Harris Murray

Harris Murray

Far too many people live with regrets, dwelling in the past, failing to savor the present and incapable of imagining a future. Alexander Graham Bell described regret in this way:

“When one door closes, another opens; but we often look so long and so regretfully upon the closed door that we do not see the one which has opened for us.”

Join me on this journey to my younger self, not of regret, but of gratitude for those experiences and people that taught me what is truly important in life.

Superficiality has no place in my life. My friendships are few yet deep and fulfilling. I learned this when, as a teenager, I encountered the ostentation of “the popular group.” They wore the right clothes, they got new cars at driving age, they boasted of boyfriends, they were the pretty ones. I lived among them but I was not one of them. I tried but failed to be a part of them.

Regret? No. Gratitude for the very younger me that realized the value of deep and loyal friendships. I learned to develop friendships with teenagers of substance and value. My friends became the ones that were loyal, uninterested in the latest designer clothes, focused on education and having good, clean fun. They taught me that choosing friends wisely helps sustain you when the chips are down and they taught me to accept rather than compare myself.

It took me longer to learn not to judge. A perfectionist by nature, and a recovering perfectionist by choice, I was hardest on myself. Trying to measure up to an impossible standard is exhausting, and perfectionists find it difficult to forgive themselves. The worst part of perfectionism is that those who live by it expect the same of others; therefore, they are constantly disappointed, frustrated and angry. They are hyper-critical and imagine themselves to be somewhat above everyone else.

“No one can do it like I can,” they reason, “so I’ll just do it all.” I am thankful for the experiences that put me flat on my back because of this attitude. When two devastating events early in my marriage plunged me into depression, I faced a decision. I could stay mired in self-pity and my loss of control, or I could learn how to deal with challenges and tragedy by moving forward one step at a time.

Those experiences taught me two things: life is not perfect and neither am I. I learned to forgive others and myself; that ability came slowly, but it changed the way I interact with people, and it also saves me from unnecessary stress over what I cannot control. My journey from perfectionism encourages me to give people the benefit of the doubt until they prove otherwise. Thank you, younger me, for being open to this lesson.

Tragedy is not always simply tragedy. Often there are deeper, more meaningful purposes being carried out. Those purposes do not lessen the pain of tragedy, but they help us to see a bigger picture, and for me, to further develop my faith in a God who does not delight in pain but understands its greater intent.

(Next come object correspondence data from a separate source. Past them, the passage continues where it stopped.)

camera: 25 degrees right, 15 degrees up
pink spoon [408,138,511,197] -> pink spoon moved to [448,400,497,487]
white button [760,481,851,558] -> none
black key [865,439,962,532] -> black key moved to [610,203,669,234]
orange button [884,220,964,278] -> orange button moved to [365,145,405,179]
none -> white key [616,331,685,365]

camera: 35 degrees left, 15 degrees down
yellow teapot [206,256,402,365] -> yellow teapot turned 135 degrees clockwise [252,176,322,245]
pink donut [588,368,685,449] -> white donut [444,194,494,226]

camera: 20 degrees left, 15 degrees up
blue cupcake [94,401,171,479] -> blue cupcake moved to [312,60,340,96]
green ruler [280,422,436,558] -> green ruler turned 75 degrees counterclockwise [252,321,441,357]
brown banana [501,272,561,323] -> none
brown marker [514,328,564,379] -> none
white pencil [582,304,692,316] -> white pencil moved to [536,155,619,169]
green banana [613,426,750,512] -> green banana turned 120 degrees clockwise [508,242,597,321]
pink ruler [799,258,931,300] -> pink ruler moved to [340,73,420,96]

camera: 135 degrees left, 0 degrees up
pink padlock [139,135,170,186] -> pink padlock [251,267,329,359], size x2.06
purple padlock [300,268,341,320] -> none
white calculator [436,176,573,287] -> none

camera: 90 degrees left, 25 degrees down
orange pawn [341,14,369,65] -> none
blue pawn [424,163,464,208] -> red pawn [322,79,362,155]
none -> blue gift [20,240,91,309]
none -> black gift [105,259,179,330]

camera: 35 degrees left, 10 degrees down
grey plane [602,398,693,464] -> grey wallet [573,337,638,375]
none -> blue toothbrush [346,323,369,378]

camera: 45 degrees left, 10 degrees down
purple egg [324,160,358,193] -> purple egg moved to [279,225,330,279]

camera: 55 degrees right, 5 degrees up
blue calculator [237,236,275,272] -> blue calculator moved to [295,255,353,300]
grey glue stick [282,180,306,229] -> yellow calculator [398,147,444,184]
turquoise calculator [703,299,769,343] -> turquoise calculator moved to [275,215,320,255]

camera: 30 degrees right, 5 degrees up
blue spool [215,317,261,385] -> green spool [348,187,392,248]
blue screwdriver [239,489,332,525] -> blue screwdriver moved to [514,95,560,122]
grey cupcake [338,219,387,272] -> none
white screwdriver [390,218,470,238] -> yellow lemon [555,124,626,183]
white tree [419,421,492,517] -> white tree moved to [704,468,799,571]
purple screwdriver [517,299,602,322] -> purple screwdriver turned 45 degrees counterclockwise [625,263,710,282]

Tragedy does one of two things: it drives us away from God, or it draws us nearer to him. In my life, tragedy has always drawn me toward God, seeking his comfort, his strength and trusting that he is at work in ways I cannot understand. Never has he failed to teach me the larger lesson or given me the patience to wait. He has revealed deep truths that sustain when nothing or no one else can. Thank you, younger me, for answering God’s call to faith through Jesus Christ.

I am still a jar of clay, being molded and shaped. Note to “older me.” Keep your heart and you mind open for lessons yet to come.